The struggles of Sam and his sister with the family business aren’t allowed to develop in a meaningful either. It feels like we are getting that dreaded Hollywood version of racism but even more diluted by Disney erasure. Sam’s inability to get a loan is linked more strongly to him being a pro bono superhero rather than a Black man in a system which denies people that look like him loans on a regular basis. The series avoids addressing the economic hardships of Black people by hiding behind the Blip which it doesn’t even seem interested in going that deep with. We’re halfway through the series and I suspect the aftermath of the Blip will continue to be a plot device rather than anything of thematic relevance.
I keep going back to episode two where Sam and Bucky are stopped by police officers after leaving Isaiah Bradley’s house. I am worried Isaiah Bradley won’t have much more of a significant role in the story based on the direction things seem to be going. Also, I think it’s really weird to portray Sam, the main Black character in the series, as naive about the history of Black mistreatment in America. I get why it plays out that way but it’s an awkward decision in my opinion. It further emphasizes Sam’s naivety that is just introduced as a character trait in this series.
The moment where Sam and Bucky are stopped by the cops with the officers asking Bucky if he is okay is so ham-fisted. It doesn’t play out in a meaningful way because within seconds it’s Bucky that ends up arrested and Sam is basically never touched. There have been complaints about queer-baiting Disney has been doing in the Star Wars films. They hint that major characters might not be hetero but are never clear or actually just show that they are straight. When they do include gay characters they are background figures who can easily be edited for nations where being gay is either illegal or frowned upon culturally.
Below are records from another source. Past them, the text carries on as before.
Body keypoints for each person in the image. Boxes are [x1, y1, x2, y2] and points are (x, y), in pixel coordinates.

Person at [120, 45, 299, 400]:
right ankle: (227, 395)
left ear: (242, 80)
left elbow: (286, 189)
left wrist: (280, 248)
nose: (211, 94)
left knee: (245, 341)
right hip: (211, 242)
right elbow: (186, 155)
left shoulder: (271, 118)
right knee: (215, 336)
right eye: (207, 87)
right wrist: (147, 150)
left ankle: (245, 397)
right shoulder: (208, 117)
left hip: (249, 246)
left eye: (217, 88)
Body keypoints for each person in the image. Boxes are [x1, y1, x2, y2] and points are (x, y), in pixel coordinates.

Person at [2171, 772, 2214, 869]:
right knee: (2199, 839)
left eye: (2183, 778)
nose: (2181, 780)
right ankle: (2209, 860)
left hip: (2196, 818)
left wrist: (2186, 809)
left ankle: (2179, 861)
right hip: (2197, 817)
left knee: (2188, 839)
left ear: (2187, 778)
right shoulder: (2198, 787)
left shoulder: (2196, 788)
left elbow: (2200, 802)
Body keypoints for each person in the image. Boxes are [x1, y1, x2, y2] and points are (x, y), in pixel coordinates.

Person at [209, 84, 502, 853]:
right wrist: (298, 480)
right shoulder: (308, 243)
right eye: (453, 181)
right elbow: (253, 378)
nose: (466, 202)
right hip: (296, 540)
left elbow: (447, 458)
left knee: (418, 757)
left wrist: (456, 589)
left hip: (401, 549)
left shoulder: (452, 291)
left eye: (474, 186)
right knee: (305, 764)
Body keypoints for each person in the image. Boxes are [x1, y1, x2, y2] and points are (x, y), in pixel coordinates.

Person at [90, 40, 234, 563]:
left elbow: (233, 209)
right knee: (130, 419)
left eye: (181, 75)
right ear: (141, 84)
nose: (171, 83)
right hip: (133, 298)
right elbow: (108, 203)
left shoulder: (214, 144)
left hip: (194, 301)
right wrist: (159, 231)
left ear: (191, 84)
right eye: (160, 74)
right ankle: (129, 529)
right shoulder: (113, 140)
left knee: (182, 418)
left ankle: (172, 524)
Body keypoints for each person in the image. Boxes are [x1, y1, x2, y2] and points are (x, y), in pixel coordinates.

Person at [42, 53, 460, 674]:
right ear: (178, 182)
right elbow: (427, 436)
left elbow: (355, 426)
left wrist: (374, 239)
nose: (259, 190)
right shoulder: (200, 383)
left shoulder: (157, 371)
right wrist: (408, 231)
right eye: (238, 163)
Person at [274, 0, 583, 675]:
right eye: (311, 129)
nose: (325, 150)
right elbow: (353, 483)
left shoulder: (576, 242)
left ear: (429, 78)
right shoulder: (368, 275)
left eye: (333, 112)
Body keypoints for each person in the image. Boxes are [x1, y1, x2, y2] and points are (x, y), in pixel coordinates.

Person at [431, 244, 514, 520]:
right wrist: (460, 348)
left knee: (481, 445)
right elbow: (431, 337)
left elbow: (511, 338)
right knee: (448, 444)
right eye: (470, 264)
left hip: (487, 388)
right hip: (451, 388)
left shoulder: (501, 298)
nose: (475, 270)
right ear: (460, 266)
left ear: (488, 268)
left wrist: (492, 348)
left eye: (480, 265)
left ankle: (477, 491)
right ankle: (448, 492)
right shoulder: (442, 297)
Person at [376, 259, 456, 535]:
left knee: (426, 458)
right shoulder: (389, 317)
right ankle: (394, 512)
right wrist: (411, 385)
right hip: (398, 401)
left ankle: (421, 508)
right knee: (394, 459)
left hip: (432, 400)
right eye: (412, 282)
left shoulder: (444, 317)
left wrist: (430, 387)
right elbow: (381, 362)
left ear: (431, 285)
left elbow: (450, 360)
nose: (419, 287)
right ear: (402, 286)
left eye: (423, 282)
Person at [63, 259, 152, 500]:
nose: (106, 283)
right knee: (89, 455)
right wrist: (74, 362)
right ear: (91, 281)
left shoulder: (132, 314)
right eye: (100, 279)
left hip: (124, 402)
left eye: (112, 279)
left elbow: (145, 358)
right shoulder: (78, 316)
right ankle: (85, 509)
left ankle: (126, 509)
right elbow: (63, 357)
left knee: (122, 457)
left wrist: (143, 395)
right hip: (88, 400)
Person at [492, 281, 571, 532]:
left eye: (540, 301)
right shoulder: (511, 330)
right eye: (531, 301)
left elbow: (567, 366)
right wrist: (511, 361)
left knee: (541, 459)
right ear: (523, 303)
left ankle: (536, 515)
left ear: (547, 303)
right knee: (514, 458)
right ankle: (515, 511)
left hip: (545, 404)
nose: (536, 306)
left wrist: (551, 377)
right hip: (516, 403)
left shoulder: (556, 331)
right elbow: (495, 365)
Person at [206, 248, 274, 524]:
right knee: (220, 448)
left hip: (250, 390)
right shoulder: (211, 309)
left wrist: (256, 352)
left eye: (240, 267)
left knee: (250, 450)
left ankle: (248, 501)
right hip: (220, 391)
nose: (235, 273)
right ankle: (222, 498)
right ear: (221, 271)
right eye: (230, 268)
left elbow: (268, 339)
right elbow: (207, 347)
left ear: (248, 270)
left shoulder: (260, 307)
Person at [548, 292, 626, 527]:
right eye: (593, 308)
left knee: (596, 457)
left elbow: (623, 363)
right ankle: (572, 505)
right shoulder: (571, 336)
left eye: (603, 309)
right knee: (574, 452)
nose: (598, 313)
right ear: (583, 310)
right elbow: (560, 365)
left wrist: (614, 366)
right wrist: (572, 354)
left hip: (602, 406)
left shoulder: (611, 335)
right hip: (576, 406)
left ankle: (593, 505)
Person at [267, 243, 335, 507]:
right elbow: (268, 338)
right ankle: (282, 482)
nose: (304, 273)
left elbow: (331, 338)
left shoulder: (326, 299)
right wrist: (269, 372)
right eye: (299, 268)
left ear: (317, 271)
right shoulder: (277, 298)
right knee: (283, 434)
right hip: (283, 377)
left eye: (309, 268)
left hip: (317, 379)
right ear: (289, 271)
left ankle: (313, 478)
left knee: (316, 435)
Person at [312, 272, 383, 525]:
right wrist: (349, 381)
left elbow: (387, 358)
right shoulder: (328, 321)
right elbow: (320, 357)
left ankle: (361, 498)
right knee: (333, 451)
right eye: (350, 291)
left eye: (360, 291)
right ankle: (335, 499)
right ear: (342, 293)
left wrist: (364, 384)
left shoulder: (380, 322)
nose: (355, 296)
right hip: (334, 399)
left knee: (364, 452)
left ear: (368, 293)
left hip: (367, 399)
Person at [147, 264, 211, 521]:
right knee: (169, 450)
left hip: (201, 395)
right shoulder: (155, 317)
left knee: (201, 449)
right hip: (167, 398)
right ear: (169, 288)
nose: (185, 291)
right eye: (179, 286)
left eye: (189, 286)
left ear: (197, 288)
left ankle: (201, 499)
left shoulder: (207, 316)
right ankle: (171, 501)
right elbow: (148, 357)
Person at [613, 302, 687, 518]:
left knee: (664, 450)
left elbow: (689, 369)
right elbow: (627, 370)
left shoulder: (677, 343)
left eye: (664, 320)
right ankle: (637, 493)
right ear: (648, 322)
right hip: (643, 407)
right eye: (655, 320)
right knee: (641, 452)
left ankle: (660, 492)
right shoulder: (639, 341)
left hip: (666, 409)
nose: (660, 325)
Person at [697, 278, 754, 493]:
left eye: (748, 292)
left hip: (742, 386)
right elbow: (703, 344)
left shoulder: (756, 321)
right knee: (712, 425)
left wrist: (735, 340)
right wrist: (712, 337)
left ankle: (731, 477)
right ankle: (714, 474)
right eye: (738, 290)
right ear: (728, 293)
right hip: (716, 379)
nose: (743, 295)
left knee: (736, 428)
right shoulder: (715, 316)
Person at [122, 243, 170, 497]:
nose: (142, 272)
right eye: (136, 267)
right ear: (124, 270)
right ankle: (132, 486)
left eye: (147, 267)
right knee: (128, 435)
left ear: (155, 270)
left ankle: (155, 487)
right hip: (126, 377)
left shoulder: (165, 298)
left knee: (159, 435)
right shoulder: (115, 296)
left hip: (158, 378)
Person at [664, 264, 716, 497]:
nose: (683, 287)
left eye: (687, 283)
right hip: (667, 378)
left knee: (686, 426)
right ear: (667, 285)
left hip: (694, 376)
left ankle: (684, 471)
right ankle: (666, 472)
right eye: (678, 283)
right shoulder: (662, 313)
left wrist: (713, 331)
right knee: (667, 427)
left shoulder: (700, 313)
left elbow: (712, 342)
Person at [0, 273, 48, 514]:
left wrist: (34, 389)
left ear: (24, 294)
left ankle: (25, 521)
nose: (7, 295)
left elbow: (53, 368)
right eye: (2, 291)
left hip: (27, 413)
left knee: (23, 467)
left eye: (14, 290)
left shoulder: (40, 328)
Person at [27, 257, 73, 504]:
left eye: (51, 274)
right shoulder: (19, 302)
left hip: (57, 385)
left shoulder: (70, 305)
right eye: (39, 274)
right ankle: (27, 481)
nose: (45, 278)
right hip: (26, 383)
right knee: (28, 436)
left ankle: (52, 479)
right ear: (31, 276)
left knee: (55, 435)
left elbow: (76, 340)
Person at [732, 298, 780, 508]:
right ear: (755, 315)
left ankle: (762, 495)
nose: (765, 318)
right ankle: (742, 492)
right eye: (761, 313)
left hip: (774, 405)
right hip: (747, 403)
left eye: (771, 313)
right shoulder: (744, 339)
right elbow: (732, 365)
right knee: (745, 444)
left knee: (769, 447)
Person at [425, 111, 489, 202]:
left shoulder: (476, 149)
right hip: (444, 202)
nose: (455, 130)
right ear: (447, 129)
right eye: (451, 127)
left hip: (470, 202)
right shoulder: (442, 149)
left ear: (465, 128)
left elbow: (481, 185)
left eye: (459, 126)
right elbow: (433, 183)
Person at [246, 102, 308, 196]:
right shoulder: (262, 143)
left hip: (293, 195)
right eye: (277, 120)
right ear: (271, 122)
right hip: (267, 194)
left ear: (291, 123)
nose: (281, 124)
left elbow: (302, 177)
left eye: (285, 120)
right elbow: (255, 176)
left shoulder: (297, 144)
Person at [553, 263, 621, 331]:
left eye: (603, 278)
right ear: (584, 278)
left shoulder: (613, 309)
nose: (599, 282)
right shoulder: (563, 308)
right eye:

Disney also has a history of masking Finn on international posters because it’s known that certain countries would be averse to seeing Black characters. If Marvel really wanted this show or the MCU to actually say anything significant about race here’s their chance. But I’m willing to bet they will keep things as rudimentary and meaningless as possible, lest they alienate any demographics.
This is why filmmakers like Martin Scorsese say these superhero movies are essentially very long amusement park rides. It’s because they are. They are fluff and evaporate. There’s nothing wrong with being that, but there is something very wrong with pretending you are going to address relevant issues of the day and then doing it in the most middling, corporate way. Yeah, we know racism is bad, what do you have to add to that conversation? Marvel has decided to talk about racism as a problem of individuals. By the end of this series, I expect the lesson will be: “See, John Walker was just a bad person and that’s why he shouldn’t have been Captain America” rather than the military is a system that produces rage bros on a daily basis and Walker was a victim like every other poor sap that gets recruited out of high school with promises of a better life. “Racism is bad but the military is not racist because we have cast diverse actors in the roles of soldiers” will be another one. I wish I could say I was surprised but this is sort of what Disney does best.